Senin, 13 Juli 2026 Reporter: Folmer Editor: Budhy Tristanto 164
(Foto: Folmer)
Kelurahan Gambir, Jakarta Pusat merampungkan penataan kawasan terpadu di sepanjang bantaran Kali Pejambon RW 01.
Lurah Gambir, Rokhmat mengatakan, penataan kawasan tidak sekadar menanam berbagai jenis tanaman produktif dan tanaman obat keluarga agar lingkungan hijau dan asri, tetapi juga menjadikan lokasi sebagai tempat pengelolaan sampah anorganik dan organik.
Di lahan yang sempit ini juga beroperasi bank sampah
"Di lahan yang sempit ini juga beroperasi bank sampah untuk mengolah sampah anorganik. Serta sampah organik sisa makanan dan dedauan pohon dari rumah warga diolah unthk budidaya maggot dan pembuatan pupuk kompos cair serta padat," ujar Rokhmat, Senin (13/7).
Ia menjelaskan, volume sampah dimwilayahnya yang dibuang ke TPST Bantargebang saat ini sudah mencapai 50 persen sesuai target yang ditetapkan Gubernur DKI Jakarta, Pramono Anung pada 1 Agustus mendatang. Atas capaian ini, Kelurahan Gambir meraih penghargaan kelurahan terbaik pengelolaan sampah dari sumbernya.
"Kami akan terus bersinergi dengan berbagai stakeholder agar pada 2027 nanti tidak ada lagi sampah dibuang ke TPST Bantargebang.

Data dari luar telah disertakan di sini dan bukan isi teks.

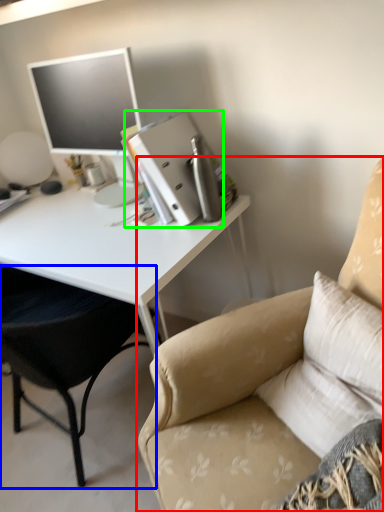
Question: Which object is positioned closest to chair (highlighted by a red box)? Select from chair (highlighted by a blue box) and binder (highlighted by a green box).

Choices:
 (A) chair
 (B) binder

Answer: (A)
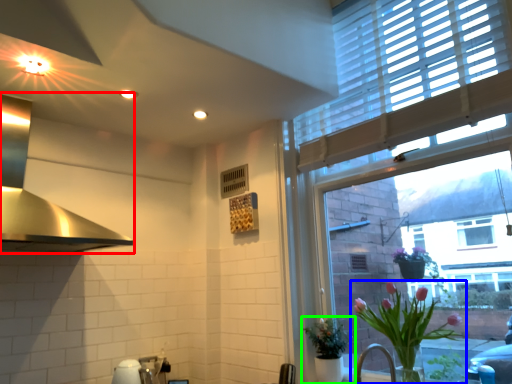
Question: Considering the real-world distances, which object is farthest from exhaust hood (highlighted by a red box)? houseplant (highlighted by a blue box) or houseplant (highlighted by a green box)?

Salah satunya seperti penataan kawasan unggulan terpadu di bantaran Kali Pejambon RW 01," jelasnya.
Ia mengungkapkan, hasil budidaya maggot akan dimanfaatkan sebagai pakan budidaya Ikan Lele yang ada di areal penataan kawasan unggulan bantaran kali Pejambon RW 01.
Sementara hasil pengelolaan sampah organik berupa kompos padat dan cair akan dimanfaatkan untuk pemenuhan pupuk tanaman yang ditanam di sepanjang bantaran Kali Pejambon.
Ia memaparkan, pengolahan sampah anorganik melalui Bank Sampah RW 01, pada 2026 mencatatkan penghasilan Rp 46 juta yang sudah diterima 90 nasabah bank sampah.
Ketua RW 01 Gambir, Nofrizal menuturkan, kawasan unggulan terpadu di bantaran Kali Pejambon akan dikelola kader PKK RW serta personel PPSU Gambir. Sedangkan hasil budidaya tanaman produktif dan tanaman obat keluarag dimanfaatkan untuk kebutuhan warga RW 01 Gambir.
"Sementara penghasilan yang diperoleh Bank Sampah RW 01 Gambir dari penjualan botol plastik dan kardus yang dikumpulkan warga sebesar Rp 46 juta sudah dibayarkan ke nasabah sebelum Idulfitri 1447 H," pungkasnya.